第8話 嘘

「快適な場所なんじゃなかったのか!」「食べ物や寝床が保証されているんじゃなかったのか?」「騙したのか!」強い口調でいろんな抗議が飛び出した。

金チュウチュウは、所長の横にささっと移動し、答えた。

「ここで、快適に暮らせるのはワシの様に知能や何かの能力を強化された、強化動物だけじゃ。無能なお前達は、実験の日まで餌と檻を与えてやるんじゃ。感謝しろ!」

みんな騙されていた事に気付いた。

皆、騙された!とか嘘つきとか、言っている。

メイチも「汚いぞ、ヨボヨボネズミ!」と言うと金チュウチュウが睨み返して言った。

「何日生きられるかなんて、話しちゃいない。

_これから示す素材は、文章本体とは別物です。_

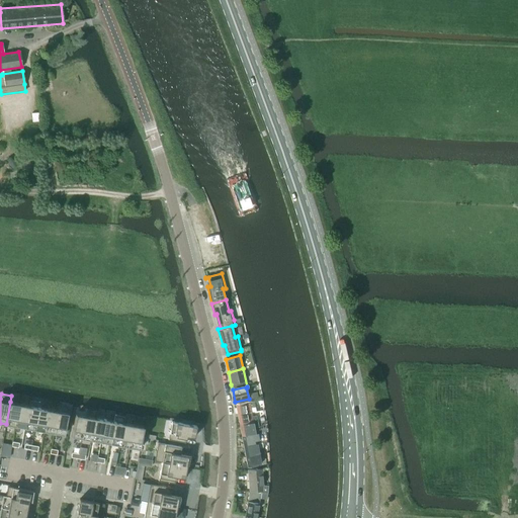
[(29,405),(25,428),(34,430),(38,407),(39,407),(39,403),(29,401),(28,405),(29,405)]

わしは初めっから命ある限りって言っている!お前らが勝手に勘違いして、人を嘘つき呼ばわりする事は断じて許されん!」


その時、動物達の一番後ろから声がした。

「相変わらずやる事が汚いな。」キツネのキュービだ。

「その金色ネズ公が言うからついて来て見たら、昔から何も変わっちゃいない。」タヌキのガラキだ。


キュービとガラキを見て所長の顔色が変わった。

「チュウチュウ!何という奴らを連れて来たんだ!奴らは昔、この施設で大暴れして、脱走した、最悪強化動物のキュービとガラキだ!お前程度の嘘と騙しの強化されていない奴は役に立たないな!これが終わったらお前の脳の検査だ!」所長は吐き捨てる様に言った。

金チュウチュウの顔が青ざめた。


ガラキが動物達の先頭に出てきて所長に話し始めた。